- **Document extract**:
::::

For many of us, when we think of ecstasy, we think of the drug which, as its name suggests, provides the user with a feeling of euphoria. But what many of us don’t realize is that the consequences of trying ecstasy detox can be quite the opposite experience. It is important for even the recreational user to be aware of what can happen to our body when we decide to take a step back from the drug, to detox. This article will highlight the process our body goes through when we decide to stop giving it its ecstasy. We’ll explore what withdrawal looks like and any possible side effects we can expect.
What is Detox?
First a word about what detoxing really means. The dictionary definition describes it as “a process or period of time in which one abstains from or rids the body of toxic or unhealthy substances”. So basically we have gotten out bodies used to a certain product and now, for whatever reason we have chosen to stop providing our body with this substance. As many of us know, trying to change something we’re used to isn’t always easy. Whether it’s cutting out sugar from our diets or trying to quit smoking, it is difficult, and our body often does not want to give up the substance without a fight. This is where withdrawal and side effects come into play.
Why detox from Ecstasy in the first place?
The dangers of MDMA
Although there is no scientific evidence that people can become addicted to ecstasy, we do know that users can become psychologically dependent on it and, with recurring use, tolerant to it. Those are two excellent reasons to begin thinking about an ecstasy detox.
Another reason is the likelihood that you may not actually be taking pure MDMA (the scientific term for ecstasy). The drug can be administered in many forms including pills and capsules, although it can also be snorted or consumed in liquid form. The risk of taking pills, capsules or powder presented as pure ecstasy is that they can contain other drugs such as cocaine, ketamine or methamphetamine, just to name a few. Being unaware of what you’re taking is not only dangerous but can also be life threatening.

::::

Transcribed page contents
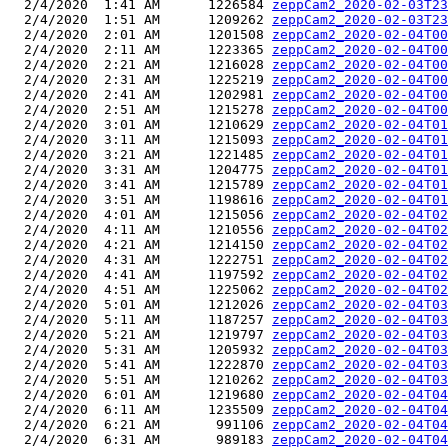
  2/4/2020  1:41 AM      1226584 
zeppCam2_2020-02-03T23
  2/4/2020  1:51 AM      1209262 
zeppCam2_2020-02-03T23
  2/4/2020  2:01 AM      1201508 
zeppCam2_2020-02-04T00
  2/4/2020  2:11 AM      1223365 
zeppCam2_2020-02-04T00
  2/4/2020  2:21 AM      1216028 
zeppCam2_2020-02-04T00
  2/4/2020  2:31 AM      1225219 
zeppCam2_2020-02-04T00
  2/4/2020  2:41 AM      1202981 
zeppCam2_2020-02-04T00
  2/4/2020  2:51 AM      1215278 
zeppCam2_2020-02-04T00
  2/4/2020  3:01 AM      1210629 
zeppCam2_2020-02-04T01
  2/4/2020  3:11 AM      1215093 
zeppCam2_2020-02-04T01
  2/4/2020  3:21 AM      1221485 
zeppCam2_2020-02-04T01
  2/4/2020  3:31 AM      1204775 
zeppCam2_2020-02-04T01
  2/4/2020  3:41 AM      1215789 
zeppCam2_2020-02-04T01
  2/4/2020  3:51 AM      1198616 
zeppCam2_2020-02-04T01
  2/4/2020  4:01 AM      1215056 
zeppCam2_2020-02-04T02
  2/4/2020  4:11 AM      1210556 
zeppCam2_2020-02-04T02
  2/4/2020  4:21 AM      1214150 
zeppCam2_2020-02-04T02
  2/4/2020  4:31 AM      1222751 
zeppCam2_2020-02-04T02
  2/4/2020  4:41 AM      1197592 
zeppCam2_2020-02-04T02
  2/4/2020  4:51 AM      1225062 
zeppCam2_2020-02-04T02
  2/4/2020  5:01 AM      1212026 
zeppCam2_2020-02-04T03
  2/4/2020  5:11 AM      1187257 
zeppCam2_2020-02-04T03
  2/4/2020  5:21 AM      1219797 
zeppCam2_2020-02-04T03
  2/4/2020  5:31 AM      1205932 
zeppCam2_2020-02-04T03
  2/4/2020  5:41 AM      1222870 
zeppCam2_2020-02-04T03
  2/4/2020  5:51 AM      1210262 
zeppCam2_2020-02-04T03
  2/4/2020  6:01 AM      1219680 
zeppCam2_2020-02-04T04
  2/4/2020  6:11 AM      1235509 
zeppCam2_2020-02-04T04
  2/4/2020  6:21 AM       991106 
zeppCam2_2020-02-04T04
  2/4/2020  6:31 AM       989183 
zeppCam2_2020-02-04T04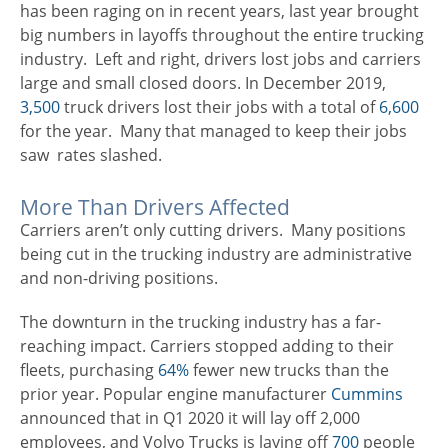
has been raging on in recent years, last year brought
big numbers in layoffs throughout the entire trucking
industry. Left and right, drivers lost jobs and carriers
large and small closed doors. In December 2019,
3,500
truck drivers lost their jobs with a total of
6,600
for the year. Many that managed to keep their jobs
saw rates slashed.
More Than Drivers Affected
Carriers aren’t only cutting drivers. Many positions
being cut in the trucking industry are administrative
and non-driving positions.
The downturn in the trucking industry has a far-
reaching impact. Carriers stopped adding to their
fleets, purchasing
64%
fewer new trucks than the
prior year. Popular engine manufacturer
Cummins
announced that in Q1 2020 it will lay off 2,000
employees, and Volvo Trucks is laying off
700
people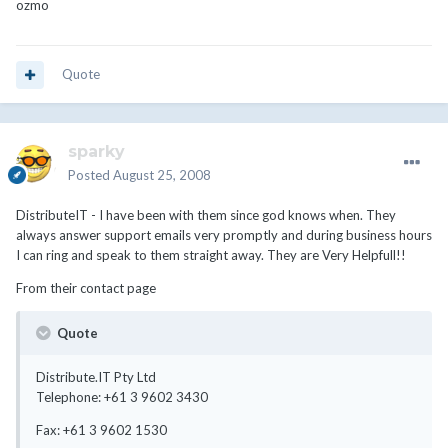
ozmo
Quote
sparky
Posted
August 25, 2008
DistributeIT - I have been with them since god knows when. They
always answer support emails very promptly and during business hours
I can ring and speak to them straight away. They are Very Helpfull!!
From their contact page
Quote
Distribute.IT Pty Ltd
Telephone: +61 3 9602 3430
Fax: +61 3 9602 1530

::::

- **Work to complete**:
a. Transcribe the ecstasy detox article between "Why detox from" and "an ecstasy detox.", inclusive.
b. Condense the paragraph of the ecstasy detox article that begins "Another reason is the likelihood" into a short bulleted list that keeps its main facts.
These records were taken from a different source than the ecstasy detox article.

- **Answers by item**:
a.
Why detox from Ecstasy in the first place?
The dangers of MDMA
Although there is no scientific evidence that people can become addicted to ecstasy, we do know that users can become psychologically dependent on it and, with recurring use, tolerant to it. Those are two excellent reasons to begin thinking about an ecstasy detox.

b.
- You may not actually be taking pure MDMA, the scientific term for ecstasy.
- The drug comes in many forms, including pills and capsules. It can also be snorted or taken as a liquid.
- Pills, capsules or powder sold as pure ecstasy can contain other drugs, such as cocaine, ketamine or methamphetamine.
- Not knowing what you're taking is dangerous and can be life threatening.